### Task requirements
Reproduce the passage on information management from "What is Information" up to and including "information governance policies.", switching "archiving" to "retention".

### Selected extract
- - - - - - -

Emerging technologies are increasingly coming to the fore in managing these key features. For example, 40% of businesses have automated processes to ensure that personal information is deleted.

What is Information or Records Management?

Information management is how your data is managed throughout its lifecycle. When examining the difference between governance and management, governance provides the framework, and management pertains to the nuts and bolts. Some of the functions of an information management system include:
  • Responding to information requests.
  • Managing your archiving policies.
  • Deleting data in accordance with your information governance policies.

Essential elements of information management may include automated data capture and complying with internal and external audits. Ultimately, it answers the question, “What information is important to my organization based on our objectives and obligations?”   In short, information management is the lifecycle of all data flowing into and out of your company.

- - - - - - -

### Dataset records

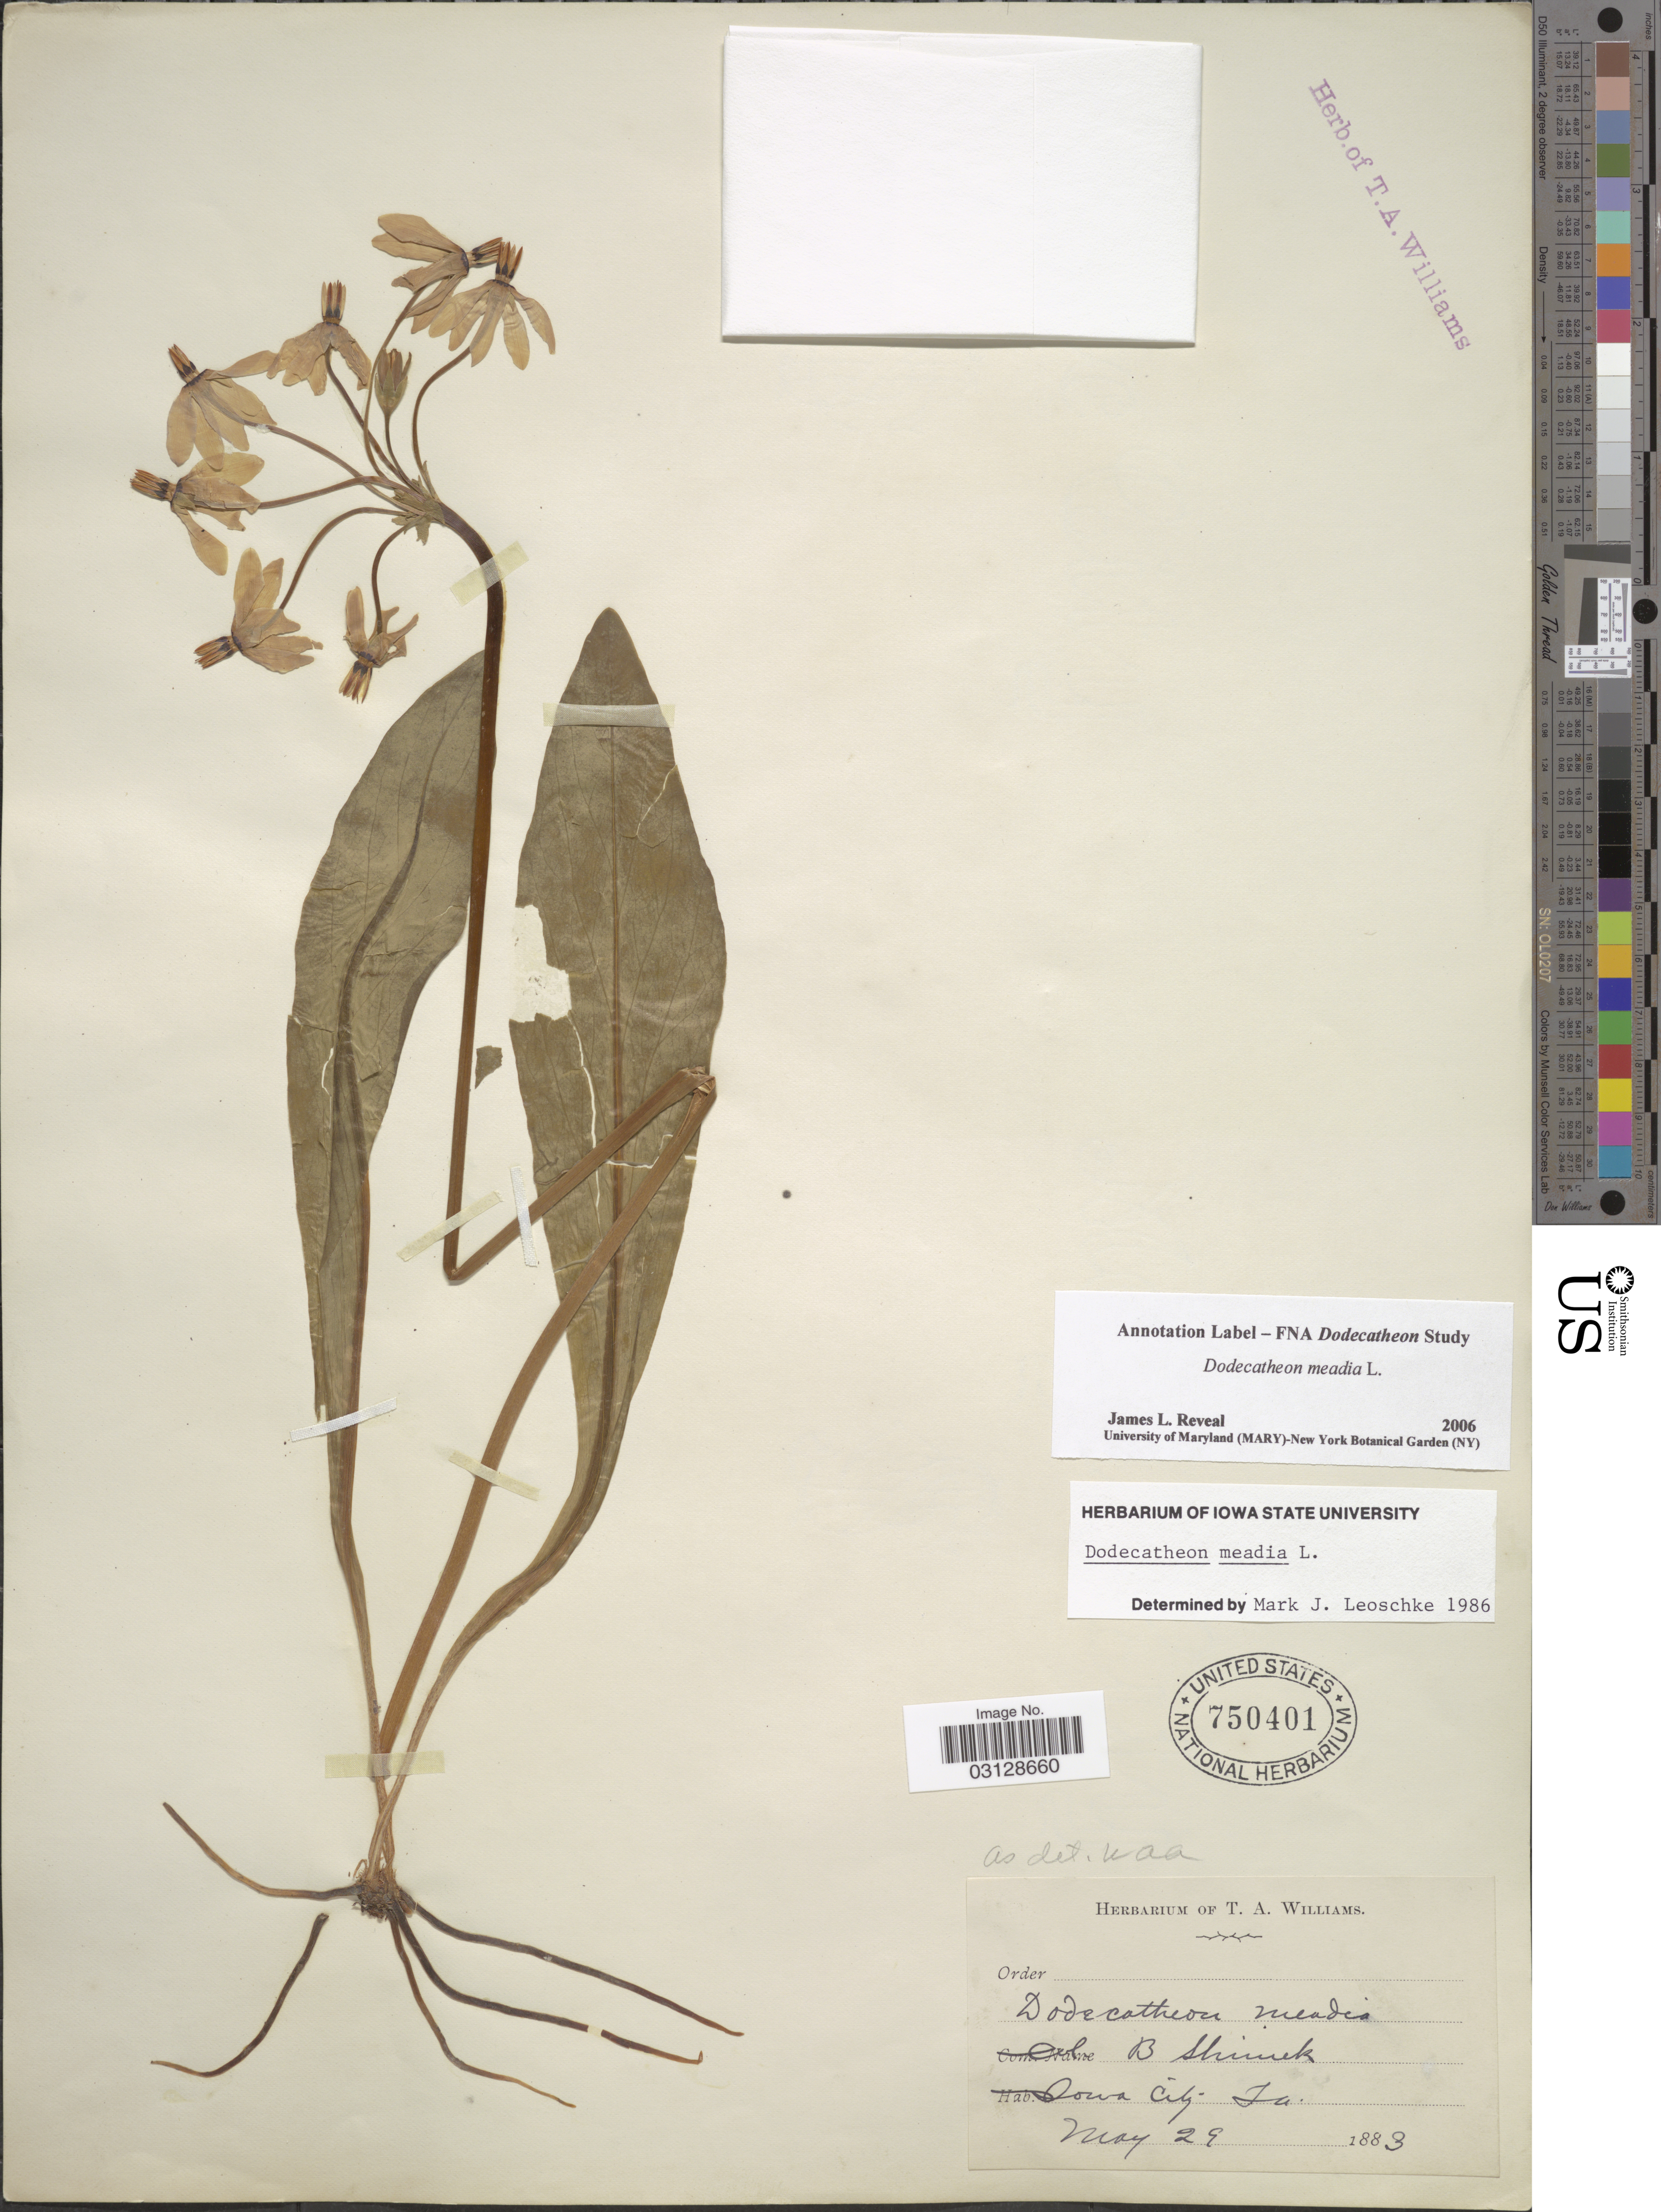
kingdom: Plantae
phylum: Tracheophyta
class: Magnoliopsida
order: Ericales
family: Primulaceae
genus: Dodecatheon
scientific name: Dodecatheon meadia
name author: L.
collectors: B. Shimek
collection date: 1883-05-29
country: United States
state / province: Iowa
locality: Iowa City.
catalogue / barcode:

- - - - - - -

### Final result
What is Information or Records Management?

Information management is how your data is managed throughout its lifecycle. When examining the difference between governance and management, governance provides the framework, and management pertains to the nuts and bolts. Some of the functions of an information management system include:
  • Responding to information requests.
  • Managing your retention policies.
  • Deleting data in accordance with your information governance policies.